_What you are asked to do:_ What you print must match the data line for line.

==============================

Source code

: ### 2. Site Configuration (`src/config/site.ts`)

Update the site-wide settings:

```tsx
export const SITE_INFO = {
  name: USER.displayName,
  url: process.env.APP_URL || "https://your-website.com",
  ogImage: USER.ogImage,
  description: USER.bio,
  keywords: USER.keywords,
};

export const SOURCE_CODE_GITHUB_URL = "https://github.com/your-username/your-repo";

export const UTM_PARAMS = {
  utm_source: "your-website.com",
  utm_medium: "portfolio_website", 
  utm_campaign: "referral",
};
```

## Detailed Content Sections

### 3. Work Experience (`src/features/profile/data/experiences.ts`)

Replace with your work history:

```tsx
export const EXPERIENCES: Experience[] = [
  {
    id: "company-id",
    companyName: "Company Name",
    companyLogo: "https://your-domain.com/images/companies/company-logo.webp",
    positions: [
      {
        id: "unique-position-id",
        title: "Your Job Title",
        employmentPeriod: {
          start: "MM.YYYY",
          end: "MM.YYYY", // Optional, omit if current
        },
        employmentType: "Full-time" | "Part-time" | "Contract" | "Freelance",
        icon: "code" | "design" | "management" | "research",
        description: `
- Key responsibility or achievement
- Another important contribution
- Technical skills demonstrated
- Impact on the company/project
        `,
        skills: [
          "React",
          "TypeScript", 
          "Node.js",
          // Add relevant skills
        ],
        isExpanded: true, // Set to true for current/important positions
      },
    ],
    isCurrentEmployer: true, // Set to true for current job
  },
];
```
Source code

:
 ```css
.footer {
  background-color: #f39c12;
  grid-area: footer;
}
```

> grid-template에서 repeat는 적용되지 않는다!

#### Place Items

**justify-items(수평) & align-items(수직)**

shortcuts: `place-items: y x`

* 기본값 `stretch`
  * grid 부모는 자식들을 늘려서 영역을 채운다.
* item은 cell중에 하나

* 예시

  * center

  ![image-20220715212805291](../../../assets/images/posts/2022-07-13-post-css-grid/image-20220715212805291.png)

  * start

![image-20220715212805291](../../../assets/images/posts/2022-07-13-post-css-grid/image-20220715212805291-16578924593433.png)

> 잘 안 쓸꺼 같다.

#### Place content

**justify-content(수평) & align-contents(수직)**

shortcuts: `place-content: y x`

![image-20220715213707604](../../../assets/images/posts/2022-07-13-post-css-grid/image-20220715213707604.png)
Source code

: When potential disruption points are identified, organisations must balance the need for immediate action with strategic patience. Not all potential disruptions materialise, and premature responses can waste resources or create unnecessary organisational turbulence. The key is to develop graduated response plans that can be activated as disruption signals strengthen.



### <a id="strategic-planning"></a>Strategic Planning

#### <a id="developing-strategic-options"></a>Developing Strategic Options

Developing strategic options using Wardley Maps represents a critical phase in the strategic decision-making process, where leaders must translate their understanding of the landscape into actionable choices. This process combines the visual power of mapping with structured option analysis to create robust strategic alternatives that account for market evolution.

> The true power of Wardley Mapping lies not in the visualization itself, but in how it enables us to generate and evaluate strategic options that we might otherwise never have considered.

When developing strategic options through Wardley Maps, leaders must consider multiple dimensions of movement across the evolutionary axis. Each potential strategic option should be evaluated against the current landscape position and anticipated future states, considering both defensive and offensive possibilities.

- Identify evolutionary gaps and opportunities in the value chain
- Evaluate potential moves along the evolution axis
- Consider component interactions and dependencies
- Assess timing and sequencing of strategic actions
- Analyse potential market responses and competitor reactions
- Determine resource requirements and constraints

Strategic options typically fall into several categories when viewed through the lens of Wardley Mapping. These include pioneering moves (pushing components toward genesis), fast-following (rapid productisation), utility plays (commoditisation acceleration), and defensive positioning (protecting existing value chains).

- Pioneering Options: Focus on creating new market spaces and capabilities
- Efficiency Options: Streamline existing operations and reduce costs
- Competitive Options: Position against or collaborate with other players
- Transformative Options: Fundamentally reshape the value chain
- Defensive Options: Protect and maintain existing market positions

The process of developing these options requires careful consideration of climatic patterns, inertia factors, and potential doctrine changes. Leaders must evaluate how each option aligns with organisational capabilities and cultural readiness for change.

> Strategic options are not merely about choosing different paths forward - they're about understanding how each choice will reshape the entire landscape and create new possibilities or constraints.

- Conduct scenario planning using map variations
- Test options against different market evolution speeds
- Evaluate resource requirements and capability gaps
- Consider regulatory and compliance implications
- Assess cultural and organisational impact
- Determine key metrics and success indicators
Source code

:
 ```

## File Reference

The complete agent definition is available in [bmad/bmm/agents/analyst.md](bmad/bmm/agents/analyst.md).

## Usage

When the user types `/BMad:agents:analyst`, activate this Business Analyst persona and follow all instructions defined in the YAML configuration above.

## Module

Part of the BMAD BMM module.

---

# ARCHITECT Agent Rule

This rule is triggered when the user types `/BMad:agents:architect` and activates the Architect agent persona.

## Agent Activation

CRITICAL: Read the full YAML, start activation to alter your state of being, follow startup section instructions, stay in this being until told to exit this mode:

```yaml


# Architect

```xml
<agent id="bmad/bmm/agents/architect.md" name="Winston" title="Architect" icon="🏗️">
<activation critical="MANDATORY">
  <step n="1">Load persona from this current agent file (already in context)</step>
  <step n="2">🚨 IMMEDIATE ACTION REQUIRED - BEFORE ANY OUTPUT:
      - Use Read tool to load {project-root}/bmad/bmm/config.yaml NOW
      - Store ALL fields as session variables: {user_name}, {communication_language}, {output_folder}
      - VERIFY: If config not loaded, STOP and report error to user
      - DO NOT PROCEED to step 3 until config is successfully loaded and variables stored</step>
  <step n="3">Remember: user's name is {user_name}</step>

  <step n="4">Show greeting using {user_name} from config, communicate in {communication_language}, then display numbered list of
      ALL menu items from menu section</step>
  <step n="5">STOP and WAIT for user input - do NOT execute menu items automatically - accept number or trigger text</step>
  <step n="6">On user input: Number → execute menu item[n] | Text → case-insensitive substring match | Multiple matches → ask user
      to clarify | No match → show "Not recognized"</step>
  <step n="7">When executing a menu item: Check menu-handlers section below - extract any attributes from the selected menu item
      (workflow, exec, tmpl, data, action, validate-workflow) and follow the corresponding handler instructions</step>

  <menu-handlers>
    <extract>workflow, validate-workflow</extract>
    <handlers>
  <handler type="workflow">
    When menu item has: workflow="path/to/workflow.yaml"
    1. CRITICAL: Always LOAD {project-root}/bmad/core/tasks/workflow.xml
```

==============================

_Response area:_
Source code

: ### 2. Site Configuration (`src/config/site.ts`)

Update the site-wide settings:

```tsx
export const SITE_INFO = {
  name: USER.displayName,
  url: process.env.APP_URL || "https://your-website.com",
  ogImage: USER.ogImage,
  description: USER.bio,
  keywords: USER.keywords,
};

export const SOURCE_CODE_GITHUB_URL = "https://github.com/your-username/your-repo";

export const UTM_PARAMS = {
  utm_source: "your-website.com",
  utm_medium: "portfolio_website", 
  utm_campaign: "referral",
};
```

## Detailed Content Sections

### 3. Work Experience (`src/features/profile/data/experiences.ts`)

Replace with your work history:

```tsx
export const EXPERIENCES: Experience[] = [
  {
    id: "company-id",
    companyName: "Company Name",
    companyLogo: "https://your-domain.com/images/companies/company-logo.webp",
    positions: [
      {
        id: "unique-position-id",
        title: "Your Job Title",
        employmentPeriod: {
          start: "MM.YYYY",
          end: "MM.YYYY", // Optional, omit if current
        },
        employmentType: "Full-time" | "Part-time" | "Contract" | "Freelance",
        icon: "code" | "design" | "management" | "research",
        description: `
- Key responsibility or achievement
- Another important contribution
- Technical skills demonstrated
- Impact on the company/project
        `,
        skills: [
          "React",
          "TypeScript", 
          "Node.js",
          // Add relevant skills
        ],
        isExpanded: true, // Set to true for current/important positions
      },
    ],
    isCurrentEmployer: true, // Set to true for current job
  },
];
```
Source code

:
 ```css
.footer {
  background-color: #f39c12;
  grid-area: footer;
}
```

> grid-template에서 repeat는 적용되지 않는다!

#### Place Items

**justify-items(수평) & align-items(수직)**

shortcuts: `place-items: y x`

* 기본값 `stretch`
  * grid 부모는 자식들을 늘려서 영역을 채운다.
* item은 cell중에 하나

* 예시

  * center

  ![image-20220715212805291](../../../assets/images/posts/2022-07-13-post-css-grid/image-20220715212805291.png)

  * start

![image-20220715212805291](../../../assets/images/posts/2022-07-13-post-css-grid/image-20220715212805291-16578924593433.png)

> 잘 안 쓸꺼 같다.

#### Place content

**justify-content(수평) & align-contents(수직)**

shortcuts: `place-content: y x`

![image-20220715213707604](../../../assets/images/posts/2022-07-13-post-css-grid/image-20220715213707604.png)
Source code

: When potential disruption points are identified, organisations must balance the need for immediate action with strategic patience. Not all potential disruptions materialise, and premature responses can waste resources or create unnecessary organisational turbulence. The key is to develop graduated response plans that can be activated as disruption signals strengthen.



### <a id="strategic-planning"></a>Strategic Planning

#### <a id="developing-strategic-options"></a>Developing Strategic Options

Developing strategic options using Wardley Maps represents a critical phase in the strategic decision-making process, where leaders must translate their understanding of the landscape into actionable choices. This process combines the visual power of mapping with structured option analysis to create robust strategic alternatives that account for market evolution.

> The true power of Wardley Mapping lies not in the visualization itself, but in how it enables us to generate and evaluate strategic options that we might otherwise never have considered.

When developing strategic options through Wardley Maps, leaders must consider multiple dimensions of movement across the evolutionary axis. Each potential strategic option should be evaluated against the current landscape position and anticipated future states, considering both defensive and offensive possibilities.

- Identify evolutionary gaps and opportunities in the value chain
- Evaluate potential moves along the evolution axis
- Consider component interactions and dependencies
- Assess timing and sequencing of strategic actions
- Analyse potential market responses and competitor reactions
- Determine resource requirements and constraints

Strategic options typically fall into several categories when viewed through the lens of Wardley Mapping. These include pioneering moves (pushing components toward genesis), fast-following (rapid productisation), utility plays (commoditisation acceleration), and defensive positioning (protecting existing value chains).

- Pioneering Options: Focus on creating new market spaces and capabilities
- Efficiency Options: Streamline existing operations and reduce costs
- Competitive Options: Position against or collaborate with other players
- Transformative Options: Fundamentally reshape the value chain
- Defensive Options: Protect and maintain existing market positions

The process of developing these options requires careful consideration of climatic patterns, inertia factors, and potential doctrine changes. Leaders must evaluate how each option aligns with organisational capabilities and cultural readiness for change.

> Strategic options are not merely about choosing different paths forward - they're about understanding how each choice will reshape the entire landscape and create new possibilities or constraints.

- Conduct scenario planning using map variations
- Test options against different market evolution speeds
- Evaluate resource requirements and capability gaps
- Consider regulatory and compliance implications
- Assess cultural and organisational impact
- Determine key metrics and success indicators
Source code

:
 ```

## File Reference

The complete agent definition is available in [bmad/bmm/agents/analyst.md](bmad/bmm/agents/analyst.md).

## Usage

When the user types `/BMad:agents:analyst`, activate this Business Analyst persona and follow all instructions defined in the YAML configuration above.

## Module

Part of the BMAD BMM module.

---

# ARCHITECT Agent Rule

This rule is triggered when the user types `/BMad:agents:architect` and activates the Architect agent persona.

## Agent Activation

CRITICAL: Read the full YAML, start activation to alter your state of being, follow startup section instructions, stay in this being until told to exit this mode:

```yaml


# Architect

```xml
<agent id="bmad/bmm/agents/architect.md" name="Winston" title="Architect" icon="🏗️">
<activation critical="MANDATORY">
  <step n="1">Load persona from this current agent file (already in context)</step>
  <step n="2">🚨 IMMEDIATE ACTION REQUIRED - BEFORE ANY OUTPUT:
      - Use Read tool to load {project-root}/bmad/bmm/config.yaml NOW
      - Store ALL fields as session variables: {user_name}, {communication_language}, {output_folder}
      - VERIFY: If config not loaded, STOP and report error to user
      - DO NOT PROCEED to step 3 until config is successfully loaded and variables stored</step>
  <step n="3">Remember: user's name is {user_name}</step>

  <step n="4">Show greeting using {user_name} from config, communicate in {communication_language}, then display numbered list of
      ALL menu items from menu section</step>
  <step n="5">STOP and WAIT for user input - do NOT execute menu items automatically - accept number or trigger text</step>
  <step n="6">On user input: Number → execute menu item[n] | Text → case-insensitive substring match | Multiple matches → ask user
      to clarify | No match → show "Not recognized"</step>
  <step n="7">When executing a menu item: Check menu-handlers section below - extract any attributes from the selected menu item
      (workflow, exec, tmpl, data, action, validate-workflow) and follow the corresponding handler instructions</step>

  <menu-handlers>
    <extract>workflow, validate-workflow</extract>
    <handlers>
  <handler type="workflow">
    When menu item has: workflow="path/to/workflow.yaml"
    1. CRITICAL: Always LOAD {project-root}/bmad/core/tasks/workflow.xml
```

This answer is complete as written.